Obesity represents a common comorbid disorder observed in psoriatic patients. Although this relationship is well established in animal models as well as in clinical and epidemiological studies, the pathophysiologic mechanisms connecting these conditions remain unclear. A significant number of meta-analyses has shown that (1) genetically higher BMI increased the odds of psoriasis occurrence; (2) obesity is associated with higher incidence and prevalence of psoriasis as well psoriasis severity; (3) obesity is associated with lower efficacy to anti-TNF agents and may predict biologic treatment discontinuation; and (4) weight loss through diet and physical exercise may improve pre-existing psoriasis and prevent from de novo psoriasis. Obesity and psoriasis constitute chronic inflammatory states that are interconnected in a vicious cycle, sharing also a degree of synergy. Obesity is related to a higher grade of inflammation, characterized by the increase of pro-inflammatory adipocytokines and cytokines, including IL-17A and IL-23, that are pivotal in psoriasis but poorly explored in obesity. Generally, psoriasis and obesity are characterized by hyperesistinemia, hyperleptinemia, and hypoadiponectinemia.

Treating obese psoriatic patients presents many challenges and should be approached in a holistic and individualized manner. Lifestyle advice and weight loss should be at the center of therapeutic management helping both the psoriatic patient and the efficacy of the pharmacological treatment. Great care should also be given when choosing the right treatment option for these individuals taking into account their metabolic profile. Useful laboratory biomarkers that may be used in monitoring comorbid obesity and psoriasis include serum glucose, lipids, uric acid, and liver enzymes. Obesity may predict lower efficacy for systemic conventional and biologic drugs, particularly for the fixed-dose drugs. Methotrexate, acitretin, and cyclosporine could worsen hypertension, liver steatosis, and dyslipidemia related with obesity. Since infliximab and ustekinumab are weight adjusted, they may be ideal drugs to treat obese psoriatic patients. IL-17 inhibitors are very effective independently from body weight; however, they tend to present better clearance rates in normal weight patients. There is a paucity on weight data regarding the efficacious IL-23 inhibitors. Apremilast may induce weight loss as an adverse effect presenting also some beneficial metabolic actions. Finally, simvastatin and some antidiabetic drugs could decrease psoriasis severity.

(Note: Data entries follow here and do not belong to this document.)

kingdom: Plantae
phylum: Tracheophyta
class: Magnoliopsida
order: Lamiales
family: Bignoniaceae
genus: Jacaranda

More mechanistic, observational studies and well-conducted RCTs are necessary to decipher the enigmatic link between psoriasis and obesity, and to provide evidence-based specific guidelines for the screening and management of obese psoriatic patients. More studies are required to investigate whether targeting obesity and related insulin resistance could be an effective therapeutic approach for psoriatic symptomatology and cardiometabolic risk reduction. Other perspectives include the exploration of the mechanistic links between psoriasis and obesity, the prevention of psoriasis and obesity, and adipocytokine-oriented and personalized therapeutic approaches.